■ **Data records**
━━━━━━

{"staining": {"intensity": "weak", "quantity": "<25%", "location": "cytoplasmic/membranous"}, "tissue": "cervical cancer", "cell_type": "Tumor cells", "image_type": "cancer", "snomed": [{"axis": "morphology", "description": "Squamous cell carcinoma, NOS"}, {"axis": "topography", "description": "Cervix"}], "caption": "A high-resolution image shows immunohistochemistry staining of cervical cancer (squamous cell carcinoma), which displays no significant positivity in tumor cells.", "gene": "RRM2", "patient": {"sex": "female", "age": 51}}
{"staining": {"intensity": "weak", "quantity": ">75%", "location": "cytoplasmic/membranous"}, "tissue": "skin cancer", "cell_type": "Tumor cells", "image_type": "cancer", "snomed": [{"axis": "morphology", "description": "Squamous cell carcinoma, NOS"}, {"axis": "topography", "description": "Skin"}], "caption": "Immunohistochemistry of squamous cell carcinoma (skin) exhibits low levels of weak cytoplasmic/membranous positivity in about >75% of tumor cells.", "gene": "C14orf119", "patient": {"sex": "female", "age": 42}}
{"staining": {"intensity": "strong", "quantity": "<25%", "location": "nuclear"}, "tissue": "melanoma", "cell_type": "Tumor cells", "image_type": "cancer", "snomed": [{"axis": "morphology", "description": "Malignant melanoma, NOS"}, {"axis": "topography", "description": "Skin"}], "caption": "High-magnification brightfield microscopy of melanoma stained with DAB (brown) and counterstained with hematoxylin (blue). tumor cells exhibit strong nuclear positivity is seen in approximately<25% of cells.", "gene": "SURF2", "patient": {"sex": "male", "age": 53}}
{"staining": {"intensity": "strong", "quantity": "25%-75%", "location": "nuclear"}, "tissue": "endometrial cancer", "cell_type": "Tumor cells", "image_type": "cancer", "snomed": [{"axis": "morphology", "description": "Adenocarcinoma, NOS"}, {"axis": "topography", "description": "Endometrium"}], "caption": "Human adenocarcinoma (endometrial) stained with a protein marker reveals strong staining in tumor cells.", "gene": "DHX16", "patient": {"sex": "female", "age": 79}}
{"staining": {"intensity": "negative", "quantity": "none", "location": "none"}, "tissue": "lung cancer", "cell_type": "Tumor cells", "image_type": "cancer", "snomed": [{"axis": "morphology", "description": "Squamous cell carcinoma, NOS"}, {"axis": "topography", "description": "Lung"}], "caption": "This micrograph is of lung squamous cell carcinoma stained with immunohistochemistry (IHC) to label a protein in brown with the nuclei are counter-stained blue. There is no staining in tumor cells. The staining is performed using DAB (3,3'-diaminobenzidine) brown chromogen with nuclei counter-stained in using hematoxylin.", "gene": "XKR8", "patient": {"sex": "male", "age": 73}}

━━━━━━

■ **What is required**
Filter the listing above down to the lines that contain the word "Skin".

■ **Response area**
{"staining": {"intensity": "weak", "quantity": ">75%", "location": "cytoplasmic/membranous"}, "tissue": "skin cancer", "cell_type": "Tumor cells", "image_type": "cancer", "snomed": [{"axis": "morphology", "description": "Squamous cell carcinoma, NOS"}, {"axis": "topography", "description": "Skin"}], "caption": "Immunohistochemistry of squamous cell carcinoma (skin) exhibits low levels of weak cytoplasmic/membranous positivity in about >75% of tumor cells.", "gene": "C14orf119", "patient": {"sex": "female", "age": 42}}
{"staining": {"intensity": "strong", "quantity": "<25%", "location": "nuclear"}, "tissue": "melanoma", "cell_type": "Tumor cells", "image_type": "cancer", "snomed": [{"axis": "morphology", "description": "Malignant melanoma, NOS"}, {"axis": "topography", "description": "Skin"}], "caption": "High-magnification brightfield microscopy of melanoma stained with DAB (brown) and counterstained with hematoxylin (blue). tumor cells exhibit strong nuclear positivity is seen in approximately<25% of cells.", "gene": "SURF2", "patient": {"sex": "male", "age": 53}}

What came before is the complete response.